[Records contained in a dataset]

══════

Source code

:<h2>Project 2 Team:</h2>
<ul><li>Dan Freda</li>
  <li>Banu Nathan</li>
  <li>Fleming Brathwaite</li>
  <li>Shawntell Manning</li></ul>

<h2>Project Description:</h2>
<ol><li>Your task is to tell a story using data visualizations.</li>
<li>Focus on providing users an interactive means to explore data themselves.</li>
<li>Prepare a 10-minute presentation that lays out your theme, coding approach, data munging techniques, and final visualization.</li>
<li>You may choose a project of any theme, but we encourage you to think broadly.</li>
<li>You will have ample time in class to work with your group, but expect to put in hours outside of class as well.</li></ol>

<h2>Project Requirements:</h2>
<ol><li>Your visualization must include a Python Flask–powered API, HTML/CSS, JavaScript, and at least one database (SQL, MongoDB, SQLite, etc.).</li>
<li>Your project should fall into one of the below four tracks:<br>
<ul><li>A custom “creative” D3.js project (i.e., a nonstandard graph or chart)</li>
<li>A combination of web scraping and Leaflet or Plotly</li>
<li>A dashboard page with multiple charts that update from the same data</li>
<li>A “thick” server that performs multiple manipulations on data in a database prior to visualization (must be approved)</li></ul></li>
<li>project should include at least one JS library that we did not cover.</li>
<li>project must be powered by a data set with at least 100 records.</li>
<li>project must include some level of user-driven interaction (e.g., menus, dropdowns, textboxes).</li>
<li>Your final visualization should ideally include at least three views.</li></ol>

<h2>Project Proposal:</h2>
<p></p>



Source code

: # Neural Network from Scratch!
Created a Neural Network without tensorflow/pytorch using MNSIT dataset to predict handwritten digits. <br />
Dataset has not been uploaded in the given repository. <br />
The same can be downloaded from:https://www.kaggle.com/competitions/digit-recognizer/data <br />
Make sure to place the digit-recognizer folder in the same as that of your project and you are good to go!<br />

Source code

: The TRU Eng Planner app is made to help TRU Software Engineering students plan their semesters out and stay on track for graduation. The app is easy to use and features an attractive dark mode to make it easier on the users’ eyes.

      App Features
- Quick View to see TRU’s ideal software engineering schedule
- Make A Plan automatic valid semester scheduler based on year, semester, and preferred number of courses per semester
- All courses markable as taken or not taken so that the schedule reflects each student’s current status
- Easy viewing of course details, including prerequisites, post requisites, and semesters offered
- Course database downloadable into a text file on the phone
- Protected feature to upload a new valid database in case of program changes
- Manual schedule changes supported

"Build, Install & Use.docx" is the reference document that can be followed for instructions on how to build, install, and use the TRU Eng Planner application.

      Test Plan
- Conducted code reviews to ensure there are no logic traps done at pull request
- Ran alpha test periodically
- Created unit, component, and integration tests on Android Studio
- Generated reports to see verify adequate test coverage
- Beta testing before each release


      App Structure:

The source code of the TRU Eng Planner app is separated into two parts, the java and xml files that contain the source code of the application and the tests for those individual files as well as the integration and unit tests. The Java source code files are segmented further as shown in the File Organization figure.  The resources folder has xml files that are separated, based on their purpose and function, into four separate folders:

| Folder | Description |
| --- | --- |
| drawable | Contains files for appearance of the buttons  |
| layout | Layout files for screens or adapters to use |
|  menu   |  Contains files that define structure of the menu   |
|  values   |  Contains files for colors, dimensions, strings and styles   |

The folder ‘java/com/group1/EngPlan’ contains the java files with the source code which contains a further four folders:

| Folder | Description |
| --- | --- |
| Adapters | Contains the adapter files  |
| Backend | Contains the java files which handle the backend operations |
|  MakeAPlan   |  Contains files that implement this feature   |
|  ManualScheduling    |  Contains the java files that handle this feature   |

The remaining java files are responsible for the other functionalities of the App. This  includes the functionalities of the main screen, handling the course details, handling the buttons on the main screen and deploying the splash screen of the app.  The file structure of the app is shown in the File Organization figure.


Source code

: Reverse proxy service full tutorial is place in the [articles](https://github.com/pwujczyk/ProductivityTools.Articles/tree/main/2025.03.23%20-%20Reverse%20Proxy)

══════

→ Written task: Repeat every entry exactly, leaving nothing out.

→ Answer to the exercise:
Source code

:<h2>Project 2 Team:</h2>
<ul><li>Dan Freda</li>
  <li>Banu Nathan</li>
  <li>Fleming Brathwaite</li>
  <li>Shawntell Manning</li></ul>

<h2>Project Description:</h2>
<ol><li>Your task is to tell a story using data visualizations.</li>
<li>Focus on providing users an interactive means to explore data themselves.</li>
<li>Prepare a 10-minute presentation that lays out your theme, coding approach, data munging techniques, and final visualization.</li>
<li>You may choose a project of any theme, but we encourage you to think broadly.</li>
<li>You will have ample time in class to work with your group, but expect to put in hours outside of class as well.</li></ol>

<h2>Project Requirements:</h2>
<ol><li>Your visualization must include a Python Flask–powered API, HTML/CSS, JavaScript, and at least one database (SQL, MongoDB, SQLite, etc.).</li>
<li>Your project should fall into one of the below four tracks:<br>
<ul><li>A custom “creative” D3.js project (i.e., a nonstandard graph or chart)</li>
<li>A combination of web scraping and Leaflet or Plotly</li>
<li>A dashboard page with multiple charts that update from the same data</li>
<li>A “thick” server that performs multiple manipulations on data in a database prior to visualization (must be approved)</li></ul></li>
<li>project should include at least one JS library that we did not cover.</li>
<li>project must be powered by a data set with at least 100 records.</li>
<li>project must include some level of user-driven interaction (e.g., menus, dropdowns, textboxes).</li>
<li>Your final visualization should ideally include at least three views.</li></ol>

<h2>Project Proposal:</h2>
<p></p>



Source code

: # Neural Network from Scratch!
Created a Neural Network without tensorflow/pytorch using MNSIT dataset to predict handwritten digits. <br />
Dataset has not been uploaded in the given repository. <br />
The same can be downloaded from:https://www.kaggle.com/competitions/digit-recognizer/data <br />
Make sure to place the digit-recognizer folder in the same as that of your project and you are good to go!<br />

Source code

: The TRU Eng Planner app is made to help TRU Software Engineering students plan their semesters out and stay on track for graduation. The app is easy to use and features an attractive dark mode to make it easier on the users’ eyes.

      App Features
- Quick View to see TRU’s ideal software engineering schedule
- Make A Plan automatic valid semester scheduler based on year, semester, and preferred number of courses per semester
- All courses markable as taken or not taken so that the schedule reflects each student’s current status
- Easy viewing of course details, including prerequisites, post requisites, and semesters offered
- Course database downloadable into a text file on the phone
- Protected feature to upload a new valid database in case of program changes
- Manual schedule changes supported

"Build, Install & Use.docx" is the reference document that can be followed for instructions on how to build, install, and use the TRU Eng Planner application.

      Test Plan
- Conducted code reviews to ensure there are no logic traps done at pull request
- Ran alpha test periodically
- Created unit, component, and integration tests on Android Studio
- Generated reports to see verify adequate test coverage
- Beta testing before each release


      App Structure:

The source code of the TRU Eng Planner app is separated into two parts, the java and xml files that contain the source code of the application and the tests for those individual files as well as the integration and unit tests. The Java source code files are segmented further as shown in the File Organization figure.  The resources folder has xml files that are separated, based on their purpose and function, into four separate folders:

| Folder | Description |
| --- | --- |
| drawable | Contains files for appearance of the buttons  |
| layout | Layout files for screens or adapters to use |
|  menu   |  Contains files that define structure of the menu   |
|  values   |  Contains files for colors, dimensions, strings and styles   |

The folder ‘java/com/group1/EngPlan’ contains the java files with the source code which contains a further four folders:

| Folder | Description |
| --- | --- |
| Adapters | Contains the adapter files  |
| Backend | Contains the java files which handle the backend operations |
|  MakeAPlan   |  Contains files that implement this feature   |
|  ManualScheduling    |  Contains the java files that handle this feature   |

The remaining java files are responsible for the other functionalities of the App. This  includes the functionalities of the main screen, handling the course details, handling the buttons on the main screen and deploying the splash screen of the app.  The file structure of the app is shown in the File Organization figure.


Source code

: Reverse proxy service full tutorial is place in the [articles](https://github.com/pwujczyk/ProductivityTools.Articles/tree/main/2025.03.23%20-%20Reverse%20Proxy)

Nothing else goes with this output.